Finding a balance between System 1's work and the deployment of System 2 is one of the keys to thinking and reasoning well. Recognizing when we need to defer System 1's judgments and assumptions can help us make better decisions by slowing down a little and employing System 2.

Activating System 2

We are more likely to learn something by finding surprises in our behavior than hearing surprising facts about people in general. Our own experience teaches us best and understanding how our minds work using the System 1/System 2 idea, we can become more conscious of our behavior. Knowing that we like to make causal stories to explain events, people, and actions we see, a System 1 process won't stop us from doing it. But it can help us pause and think again using the more remarkable abilities of System 2. Understanding that many of our biases are generated by System 1 won't stop us from making them. Many of them are helpful in daily life – people who act friendly often are. People who are shouting are likely to be angry and thus worth avoiding.

Understanding our different thought processes, how they are generated, and where they are likely to come from, at least allows us to spot them, pause and choose a different course of thought and action.

The attentive System 2 is who we think we are. In reality, we are both, in many cases, more System 1 than 2. Our thoughts and behaviors are often guided by System 1, and generally, this works well. When we use attention and practice to develop skill, we add another arrow to System 1's quiver. The intuitive judgments and lightening choices that come to mind will mostly be accurate thanks to the adaptability and growth of System 1.

That said, System 1 is still prone to some outstanding errors of judgment and assumptions. These massive mistakes are often to do with not recognizing that information is incomplete, of low quality, or even that we are answering a more straightforward associated question than the one posed. The only way to avoid these errors is to understand that navigating through life can be a cognitive minefield. Slowing down and pushing System 2 to action is the only way we can hope to dodge the innate errors System 1.

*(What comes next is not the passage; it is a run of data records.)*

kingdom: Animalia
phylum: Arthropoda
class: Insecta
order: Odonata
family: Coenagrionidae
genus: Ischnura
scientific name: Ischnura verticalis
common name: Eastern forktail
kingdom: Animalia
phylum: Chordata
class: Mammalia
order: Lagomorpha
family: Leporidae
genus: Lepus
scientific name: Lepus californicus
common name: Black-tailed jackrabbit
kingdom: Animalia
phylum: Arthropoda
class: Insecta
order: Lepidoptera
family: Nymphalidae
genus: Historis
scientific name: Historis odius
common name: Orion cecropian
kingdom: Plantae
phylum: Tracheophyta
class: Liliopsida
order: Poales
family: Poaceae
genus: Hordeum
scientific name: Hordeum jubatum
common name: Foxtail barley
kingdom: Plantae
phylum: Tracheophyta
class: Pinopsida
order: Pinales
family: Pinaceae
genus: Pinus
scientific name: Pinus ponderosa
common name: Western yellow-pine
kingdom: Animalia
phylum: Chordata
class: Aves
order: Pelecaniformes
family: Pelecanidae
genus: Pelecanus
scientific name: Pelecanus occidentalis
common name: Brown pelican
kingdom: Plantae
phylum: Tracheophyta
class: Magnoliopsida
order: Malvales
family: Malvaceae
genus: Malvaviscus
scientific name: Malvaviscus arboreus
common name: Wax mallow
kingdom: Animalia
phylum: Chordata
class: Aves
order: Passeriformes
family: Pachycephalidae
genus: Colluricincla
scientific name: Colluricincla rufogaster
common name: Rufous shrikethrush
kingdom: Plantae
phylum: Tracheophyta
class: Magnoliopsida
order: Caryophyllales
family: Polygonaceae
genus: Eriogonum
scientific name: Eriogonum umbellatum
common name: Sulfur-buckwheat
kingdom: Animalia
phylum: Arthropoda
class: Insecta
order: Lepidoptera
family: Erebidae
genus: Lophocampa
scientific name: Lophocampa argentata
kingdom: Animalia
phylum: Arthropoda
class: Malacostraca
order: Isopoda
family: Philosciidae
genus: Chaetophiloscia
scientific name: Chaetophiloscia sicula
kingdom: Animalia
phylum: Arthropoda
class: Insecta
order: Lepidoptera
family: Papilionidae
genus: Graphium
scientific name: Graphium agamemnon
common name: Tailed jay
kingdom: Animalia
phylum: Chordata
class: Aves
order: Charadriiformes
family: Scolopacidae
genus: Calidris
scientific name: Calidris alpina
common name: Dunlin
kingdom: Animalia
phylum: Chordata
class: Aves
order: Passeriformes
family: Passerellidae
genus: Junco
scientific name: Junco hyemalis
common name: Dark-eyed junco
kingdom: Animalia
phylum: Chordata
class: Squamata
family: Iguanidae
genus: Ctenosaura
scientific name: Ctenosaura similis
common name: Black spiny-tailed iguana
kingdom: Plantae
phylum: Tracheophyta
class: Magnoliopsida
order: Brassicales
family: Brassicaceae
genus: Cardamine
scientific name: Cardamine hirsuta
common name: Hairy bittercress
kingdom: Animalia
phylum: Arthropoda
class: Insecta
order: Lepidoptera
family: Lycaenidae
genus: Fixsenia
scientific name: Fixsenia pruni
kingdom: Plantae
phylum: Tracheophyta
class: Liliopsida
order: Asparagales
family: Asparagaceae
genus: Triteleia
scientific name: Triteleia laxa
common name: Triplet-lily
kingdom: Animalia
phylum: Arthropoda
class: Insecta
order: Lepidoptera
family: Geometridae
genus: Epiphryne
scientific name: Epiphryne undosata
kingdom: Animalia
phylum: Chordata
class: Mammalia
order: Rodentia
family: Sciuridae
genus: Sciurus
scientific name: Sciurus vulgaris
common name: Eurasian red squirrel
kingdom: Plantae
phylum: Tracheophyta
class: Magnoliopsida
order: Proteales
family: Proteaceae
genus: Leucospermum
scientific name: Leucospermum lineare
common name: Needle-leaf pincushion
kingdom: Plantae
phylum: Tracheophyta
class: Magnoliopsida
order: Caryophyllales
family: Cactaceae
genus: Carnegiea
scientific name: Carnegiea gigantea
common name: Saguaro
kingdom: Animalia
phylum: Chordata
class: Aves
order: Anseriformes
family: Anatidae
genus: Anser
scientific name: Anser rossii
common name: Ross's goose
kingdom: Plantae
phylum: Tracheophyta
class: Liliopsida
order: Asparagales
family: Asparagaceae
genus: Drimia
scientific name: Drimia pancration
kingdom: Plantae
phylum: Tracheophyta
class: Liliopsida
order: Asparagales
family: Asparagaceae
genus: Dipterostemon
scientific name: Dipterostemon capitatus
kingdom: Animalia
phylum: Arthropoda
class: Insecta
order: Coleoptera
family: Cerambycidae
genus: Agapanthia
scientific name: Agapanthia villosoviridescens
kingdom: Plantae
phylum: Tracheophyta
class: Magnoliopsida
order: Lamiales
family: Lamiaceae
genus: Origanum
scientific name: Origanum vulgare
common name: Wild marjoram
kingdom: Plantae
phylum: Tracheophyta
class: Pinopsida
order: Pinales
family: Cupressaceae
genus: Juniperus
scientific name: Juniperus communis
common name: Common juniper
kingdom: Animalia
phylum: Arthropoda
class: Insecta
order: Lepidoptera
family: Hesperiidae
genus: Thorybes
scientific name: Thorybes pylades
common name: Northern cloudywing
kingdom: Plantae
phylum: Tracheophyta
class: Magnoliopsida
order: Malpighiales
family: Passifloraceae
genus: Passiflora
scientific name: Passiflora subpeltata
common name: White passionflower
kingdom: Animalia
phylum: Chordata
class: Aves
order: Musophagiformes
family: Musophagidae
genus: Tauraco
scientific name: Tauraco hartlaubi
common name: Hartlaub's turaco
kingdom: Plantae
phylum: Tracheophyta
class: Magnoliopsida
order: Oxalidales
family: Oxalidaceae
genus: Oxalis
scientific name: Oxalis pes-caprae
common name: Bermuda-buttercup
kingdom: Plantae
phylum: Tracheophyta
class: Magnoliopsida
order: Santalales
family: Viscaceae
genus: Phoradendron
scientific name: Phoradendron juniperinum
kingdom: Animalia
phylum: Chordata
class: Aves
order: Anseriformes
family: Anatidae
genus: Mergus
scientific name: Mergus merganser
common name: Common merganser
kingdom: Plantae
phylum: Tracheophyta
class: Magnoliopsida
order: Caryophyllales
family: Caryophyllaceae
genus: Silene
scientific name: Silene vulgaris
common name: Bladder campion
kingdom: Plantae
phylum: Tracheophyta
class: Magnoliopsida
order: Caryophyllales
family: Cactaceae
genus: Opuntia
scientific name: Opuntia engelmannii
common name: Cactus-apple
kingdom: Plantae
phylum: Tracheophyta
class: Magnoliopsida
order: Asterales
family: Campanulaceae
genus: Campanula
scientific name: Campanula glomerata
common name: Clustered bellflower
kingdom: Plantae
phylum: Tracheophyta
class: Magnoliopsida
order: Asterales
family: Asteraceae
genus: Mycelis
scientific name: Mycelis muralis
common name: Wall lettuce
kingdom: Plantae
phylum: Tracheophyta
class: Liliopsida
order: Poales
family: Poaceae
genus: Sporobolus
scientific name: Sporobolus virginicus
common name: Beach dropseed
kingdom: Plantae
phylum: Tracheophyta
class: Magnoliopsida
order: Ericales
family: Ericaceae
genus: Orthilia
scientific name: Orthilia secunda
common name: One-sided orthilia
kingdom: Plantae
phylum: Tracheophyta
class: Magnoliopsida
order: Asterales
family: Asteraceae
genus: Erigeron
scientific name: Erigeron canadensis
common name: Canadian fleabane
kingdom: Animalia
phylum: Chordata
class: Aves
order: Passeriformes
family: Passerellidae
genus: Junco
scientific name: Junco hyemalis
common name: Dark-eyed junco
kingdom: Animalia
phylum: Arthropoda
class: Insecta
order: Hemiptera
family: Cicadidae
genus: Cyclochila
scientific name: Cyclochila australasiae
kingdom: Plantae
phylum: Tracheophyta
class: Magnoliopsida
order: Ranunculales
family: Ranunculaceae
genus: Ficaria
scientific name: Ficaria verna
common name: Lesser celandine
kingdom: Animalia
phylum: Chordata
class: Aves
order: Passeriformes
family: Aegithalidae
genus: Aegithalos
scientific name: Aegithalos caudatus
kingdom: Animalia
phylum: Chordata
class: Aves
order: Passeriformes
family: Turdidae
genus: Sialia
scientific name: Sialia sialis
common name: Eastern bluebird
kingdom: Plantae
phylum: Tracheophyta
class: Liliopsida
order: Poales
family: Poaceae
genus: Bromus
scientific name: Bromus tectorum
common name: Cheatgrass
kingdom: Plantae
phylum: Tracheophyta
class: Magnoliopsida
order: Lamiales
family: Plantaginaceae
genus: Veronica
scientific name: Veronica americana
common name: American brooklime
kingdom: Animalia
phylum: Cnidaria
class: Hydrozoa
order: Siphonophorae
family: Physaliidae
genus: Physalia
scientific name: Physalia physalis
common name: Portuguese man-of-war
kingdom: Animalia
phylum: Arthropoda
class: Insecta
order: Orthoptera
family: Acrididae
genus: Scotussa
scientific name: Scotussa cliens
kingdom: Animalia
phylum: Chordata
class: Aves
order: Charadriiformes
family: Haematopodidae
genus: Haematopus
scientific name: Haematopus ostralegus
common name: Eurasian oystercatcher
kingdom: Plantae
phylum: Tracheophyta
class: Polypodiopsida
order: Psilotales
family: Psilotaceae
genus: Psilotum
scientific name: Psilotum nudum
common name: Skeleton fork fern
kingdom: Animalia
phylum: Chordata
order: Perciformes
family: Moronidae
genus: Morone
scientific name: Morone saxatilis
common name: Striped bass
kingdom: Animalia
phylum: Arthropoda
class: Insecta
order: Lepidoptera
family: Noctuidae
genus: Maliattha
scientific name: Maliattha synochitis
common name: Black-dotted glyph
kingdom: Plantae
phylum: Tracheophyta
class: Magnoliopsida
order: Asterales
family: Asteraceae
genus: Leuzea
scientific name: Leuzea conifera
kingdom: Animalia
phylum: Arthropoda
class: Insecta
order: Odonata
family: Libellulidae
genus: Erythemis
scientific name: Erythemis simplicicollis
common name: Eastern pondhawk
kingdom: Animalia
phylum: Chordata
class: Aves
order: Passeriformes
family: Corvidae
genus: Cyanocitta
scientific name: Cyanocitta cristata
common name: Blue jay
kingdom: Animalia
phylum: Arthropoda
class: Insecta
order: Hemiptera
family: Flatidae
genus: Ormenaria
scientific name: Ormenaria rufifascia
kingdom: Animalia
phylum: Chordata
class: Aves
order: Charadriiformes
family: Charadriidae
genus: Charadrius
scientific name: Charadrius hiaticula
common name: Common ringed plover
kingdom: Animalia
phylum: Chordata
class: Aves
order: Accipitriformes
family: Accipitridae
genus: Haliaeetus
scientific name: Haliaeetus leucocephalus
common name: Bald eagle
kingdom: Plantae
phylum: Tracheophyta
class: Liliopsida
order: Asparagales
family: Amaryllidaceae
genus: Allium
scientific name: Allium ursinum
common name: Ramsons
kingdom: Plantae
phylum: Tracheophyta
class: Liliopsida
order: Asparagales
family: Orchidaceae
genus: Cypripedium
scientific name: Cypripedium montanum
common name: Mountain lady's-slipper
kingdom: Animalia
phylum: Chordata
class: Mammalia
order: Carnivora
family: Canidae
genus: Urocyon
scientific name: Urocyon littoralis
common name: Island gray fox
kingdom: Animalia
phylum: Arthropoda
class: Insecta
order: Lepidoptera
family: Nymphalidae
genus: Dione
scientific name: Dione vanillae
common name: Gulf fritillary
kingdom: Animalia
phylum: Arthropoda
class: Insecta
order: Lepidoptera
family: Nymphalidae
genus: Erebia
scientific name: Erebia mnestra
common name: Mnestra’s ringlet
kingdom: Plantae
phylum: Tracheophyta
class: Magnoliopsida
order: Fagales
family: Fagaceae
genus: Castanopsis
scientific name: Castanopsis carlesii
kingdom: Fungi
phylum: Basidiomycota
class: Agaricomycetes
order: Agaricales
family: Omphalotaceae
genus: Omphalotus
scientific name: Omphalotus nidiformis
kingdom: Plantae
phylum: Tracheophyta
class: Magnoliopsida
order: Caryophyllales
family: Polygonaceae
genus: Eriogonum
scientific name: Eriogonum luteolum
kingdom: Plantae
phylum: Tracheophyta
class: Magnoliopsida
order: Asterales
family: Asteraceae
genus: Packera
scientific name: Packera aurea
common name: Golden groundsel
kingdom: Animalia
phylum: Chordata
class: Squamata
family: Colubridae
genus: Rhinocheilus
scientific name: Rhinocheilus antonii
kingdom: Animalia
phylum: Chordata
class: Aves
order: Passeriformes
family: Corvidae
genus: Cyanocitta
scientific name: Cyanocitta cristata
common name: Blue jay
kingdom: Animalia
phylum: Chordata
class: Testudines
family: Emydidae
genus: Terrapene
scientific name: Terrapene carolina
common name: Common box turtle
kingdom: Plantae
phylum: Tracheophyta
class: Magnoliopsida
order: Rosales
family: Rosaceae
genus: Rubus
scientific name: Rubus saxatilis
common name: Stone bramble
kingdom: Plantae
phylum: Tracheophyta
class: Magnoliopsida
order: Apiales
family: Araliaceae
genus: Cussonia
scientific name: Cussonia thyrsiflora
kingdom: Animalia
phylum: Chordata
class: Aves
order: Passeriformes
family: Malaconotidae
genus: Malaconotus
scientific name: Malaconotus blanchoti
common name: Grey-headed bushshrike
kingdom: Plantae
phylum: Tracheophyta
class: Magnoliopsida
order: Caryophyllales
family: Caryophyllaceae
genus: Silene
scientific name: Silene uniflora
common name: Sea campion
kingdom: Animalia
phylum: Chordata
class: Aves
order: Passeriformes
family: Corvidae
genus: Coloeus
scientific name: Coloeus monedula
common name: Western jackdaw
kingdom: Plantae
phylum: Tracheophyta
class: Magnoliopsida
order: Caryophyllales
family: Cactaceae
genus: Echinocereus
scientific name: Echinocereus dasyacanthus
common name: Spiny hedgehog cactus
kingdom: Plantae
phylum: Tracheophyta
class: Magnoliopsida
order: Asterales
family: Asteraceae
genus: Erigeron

The very nature of the slow-moving establishments and policy-making organizations makes them better at decision-making than individuals. They naturally think more slowly, with more heads and energy resources than a single person. They have the power and facilities to implement checklists and orderly procedures. If we can learn to slow our thinking and recognize when System 1 may not be up to the task, not only will we enhance our own lives and decisions, the businesses we work within will also become more robust.